As well as that, of course, there's the tradition of the minstrel show, popular in the southern States both before and after the Civil War, with its stereotypes of the simple-minded Tambo and Bones, exchanging crosstalk before being called to order by the Interlocutor, a kind of blackface Master of Ceremonies.

Thomas "Daddy" Rice introduced the earliest slave archetype with his song "Jump Jim Crow" and its accompanying dance. He claimed to have learned the number by watching an old, limping black stable hand dancing and singing, "Wheel about and turn about and do jus' so/Eb'ry time I wheel about I jump Jim Crow."
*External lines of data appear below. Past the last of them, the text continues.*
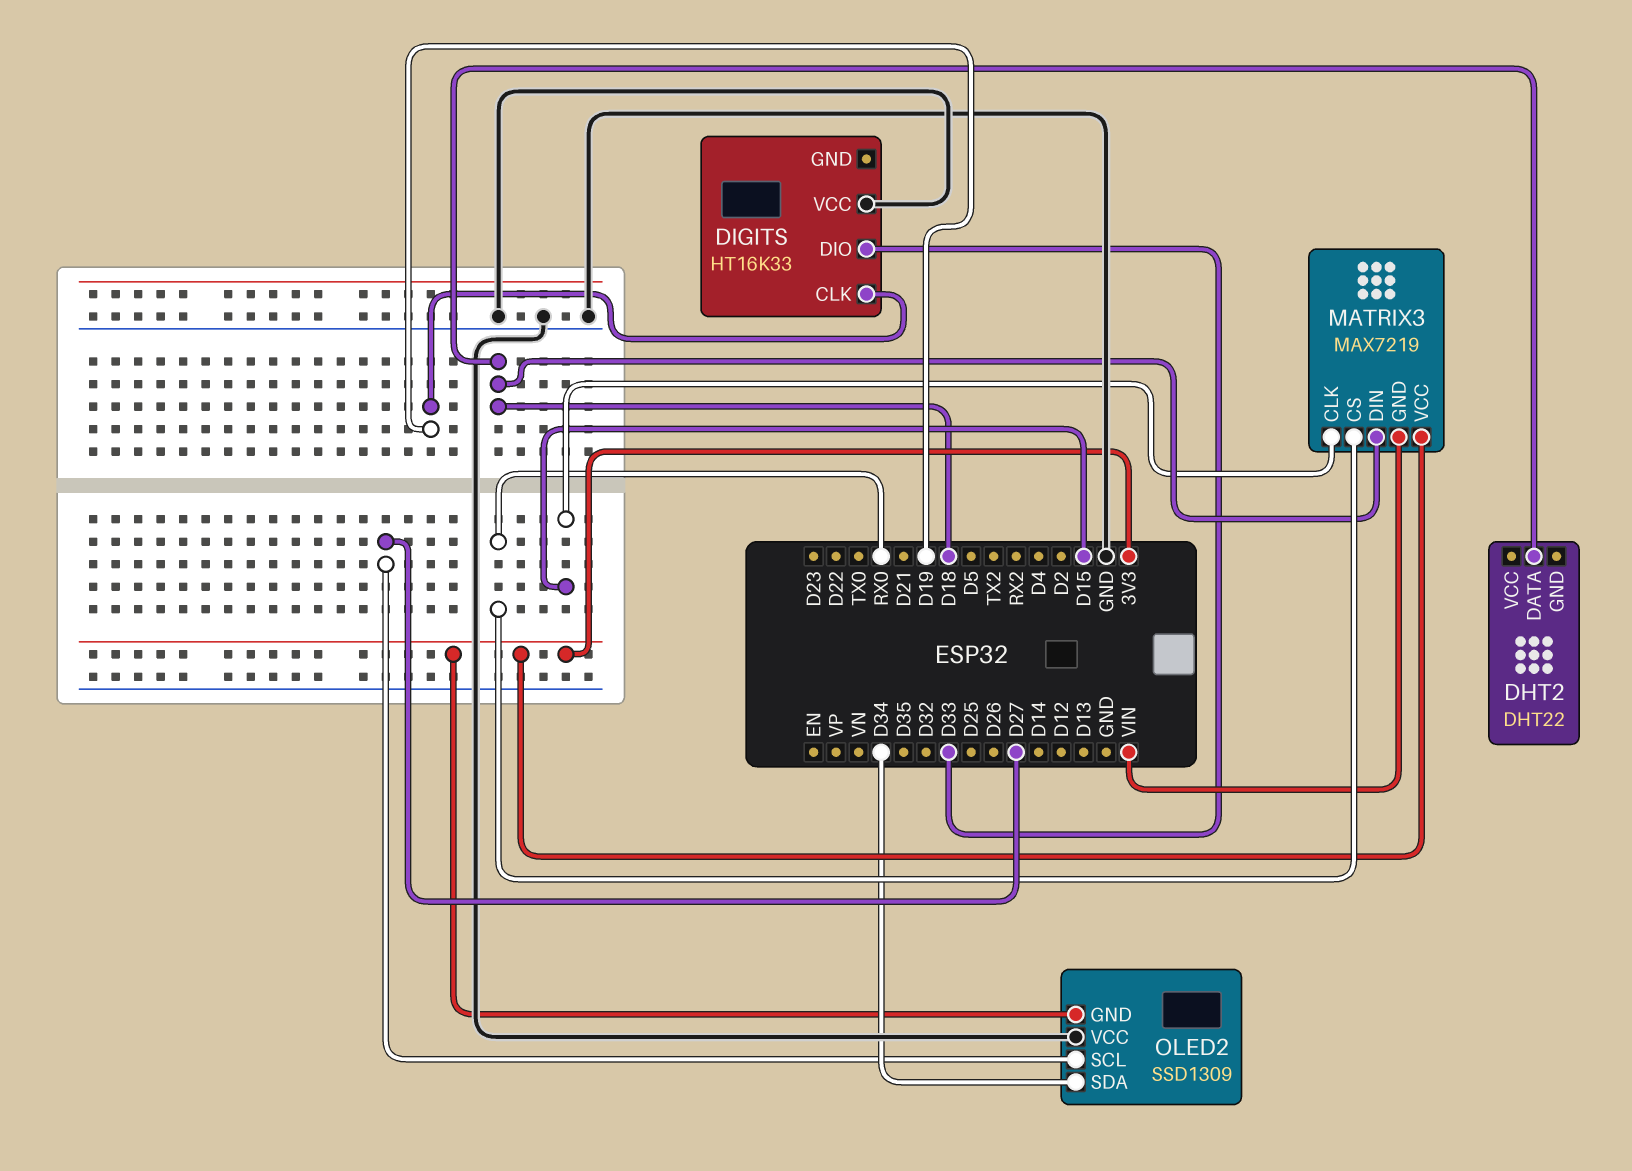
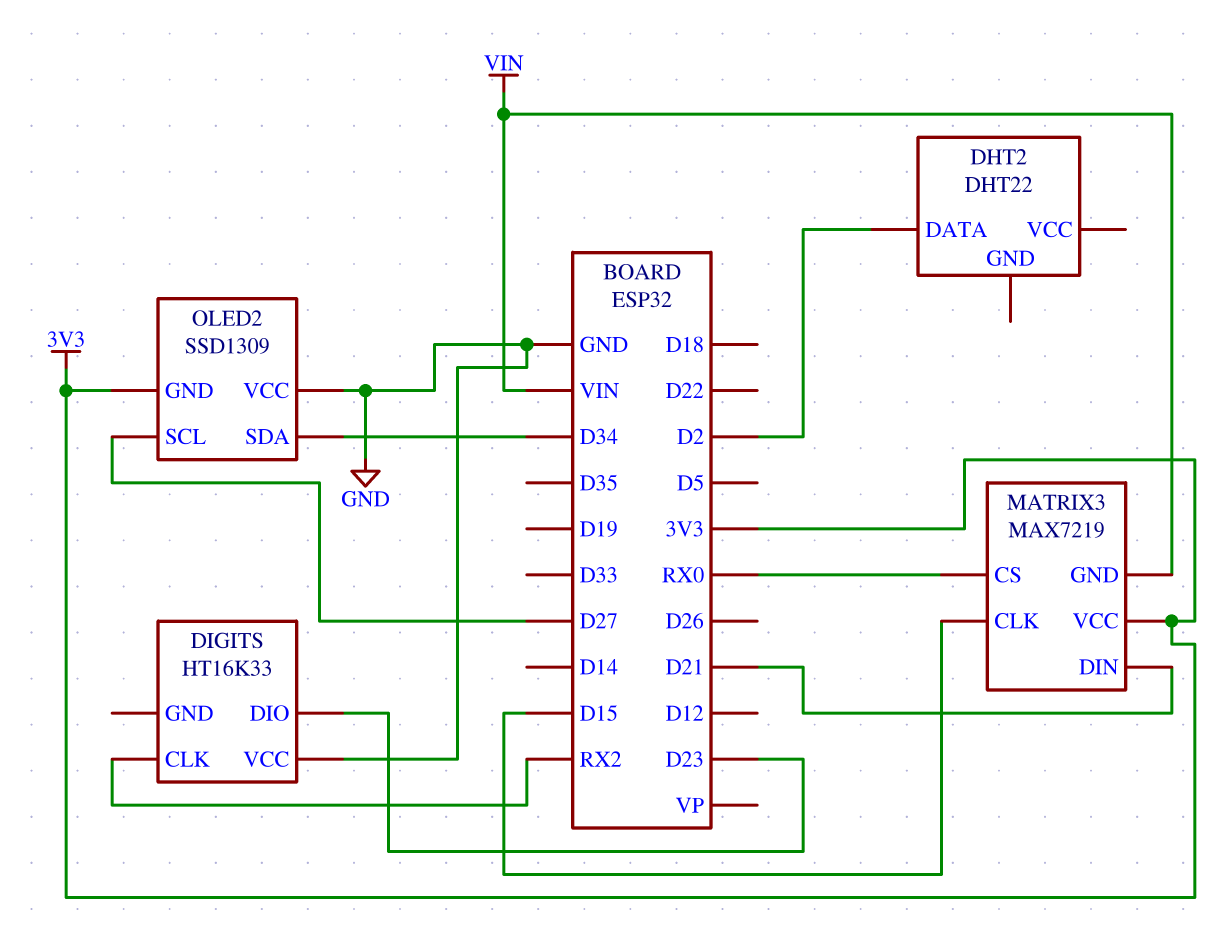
DHT2 pin DATA: D18 -> D2
DIGITS pin CLK: D19 -> RX2
DIGITS pin DIO: D33 -> D23
MATRIX3 pin DIN: D18 -> D21

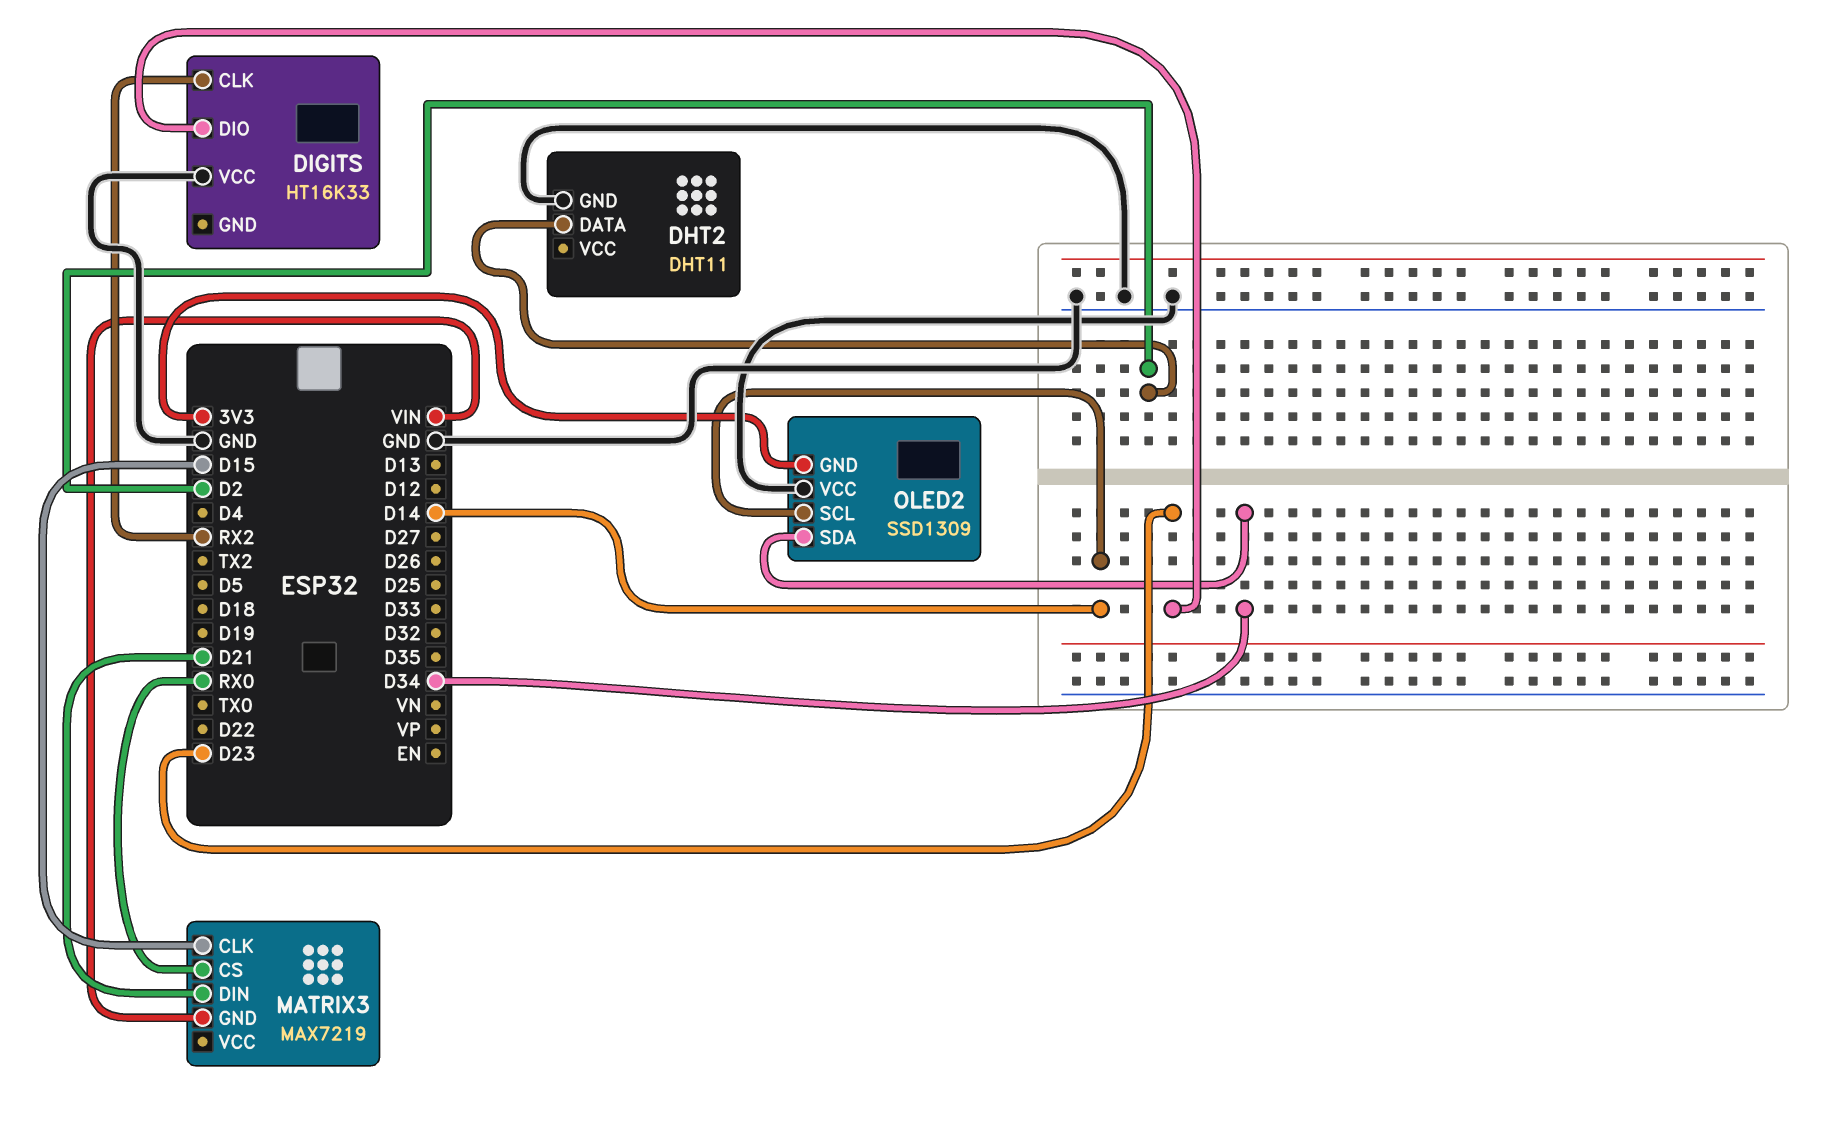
DHT2: DHT22 -> DHT11
DHT2 pin GND: none -> GND
MATRIX3 pin VCC: 3V3 -> none
OLED2 pin SCL: D27 -> D14

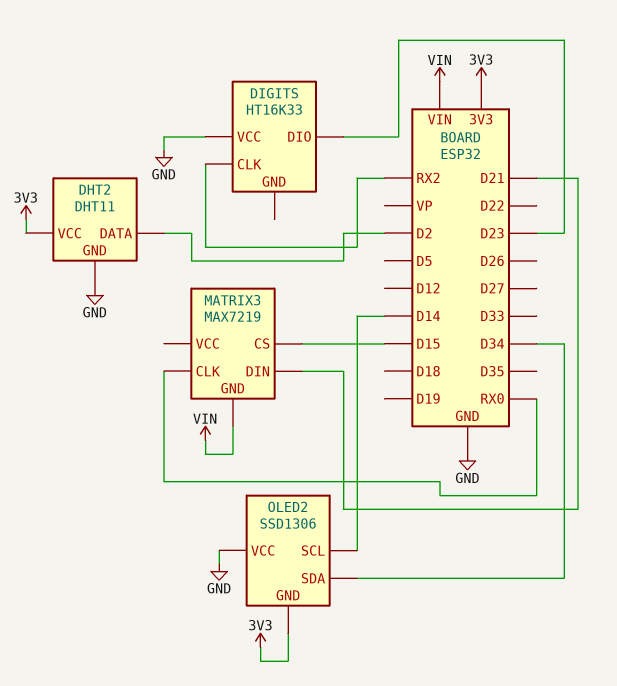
DHT2 pin VCC: none -> 3V3
MATRIX3 pin CLK: D15 -> RX0
MATRIX3 pin CS: RX0 -> D15
OLED2: SSD1309 -> SSD1306

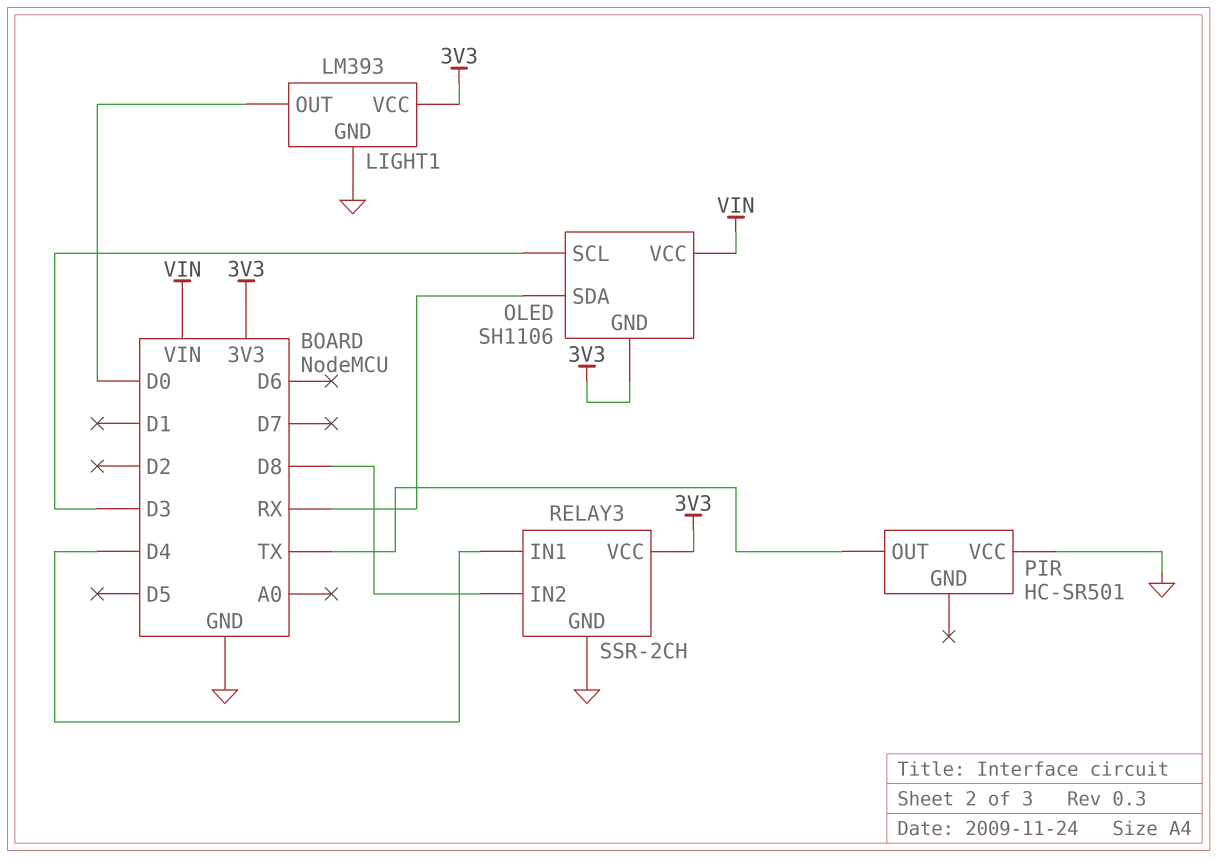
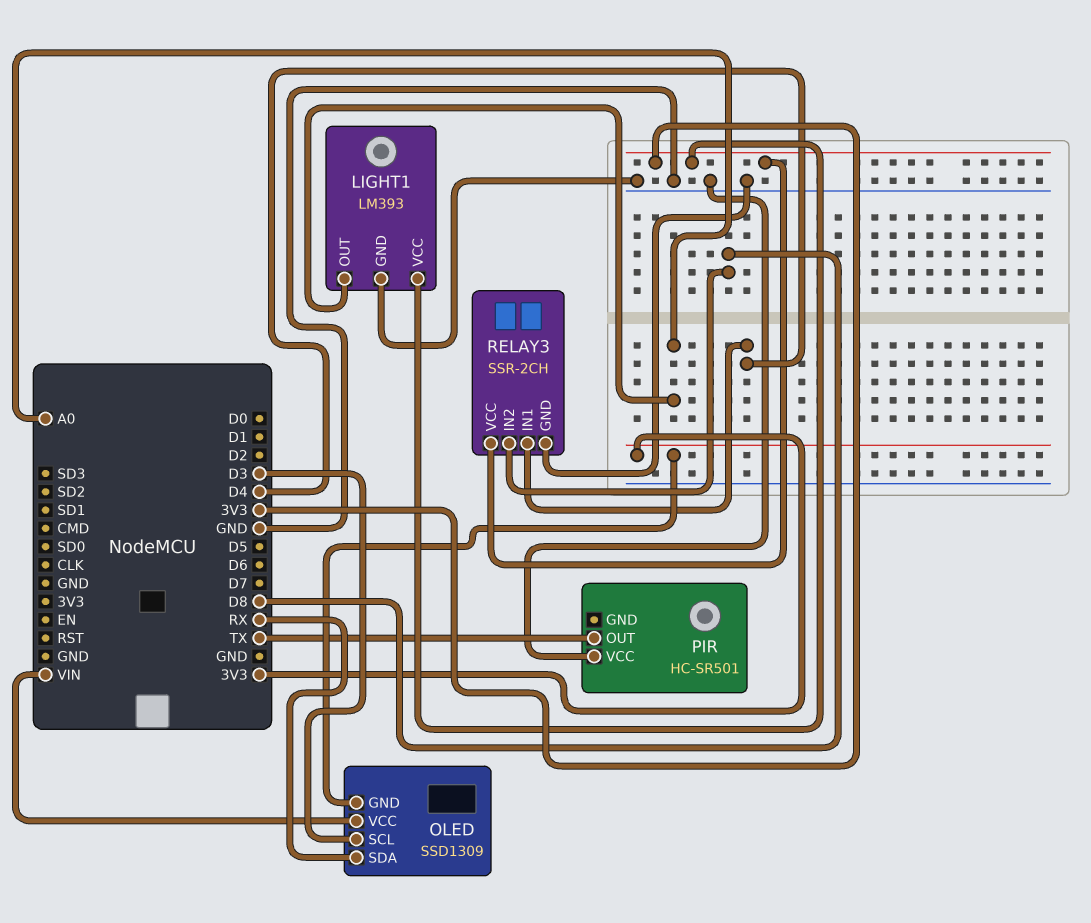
LIGHT1 pin OUT: D0 -> A0
OLED: SH1106 -> SSD1309

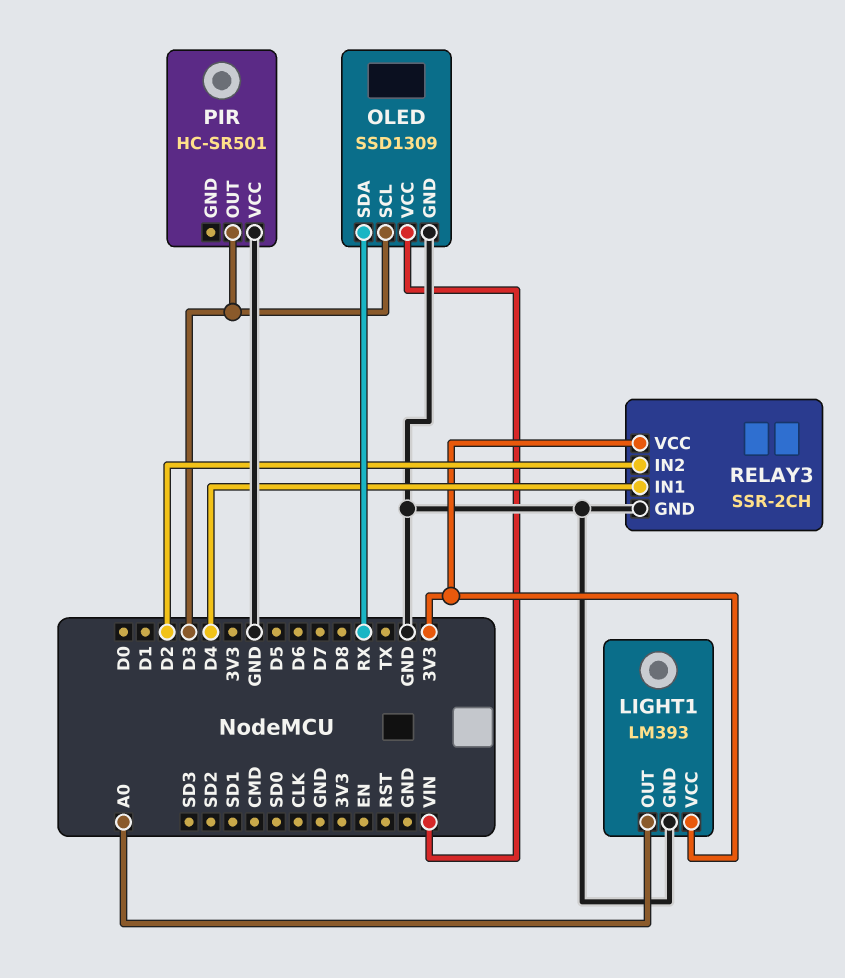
OLED pin GND: 3V3 -> GND
PIR pin OUT: TX -> D3
RELAY3 pin IN2: D8 -> D2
... Slave characters in general came to be low-comedy types with names that matched the instruments they played: Brudder Tambo (or simply Tambo) for the tambourine and Brudder Bones (or Bones) for the bone castanets or bones. These endmen (for their position in the minstrel semicircle) were ignorant and poorly spoken, being conned, electrocuted, or run over in various sketches. They happily shared their stupidity; one slave character said that to get to China, one had only to go up in a balloon and wait for the world to rotate below. Highly musical and unable to sit still, they constantly contorted their bodies wildly while singing.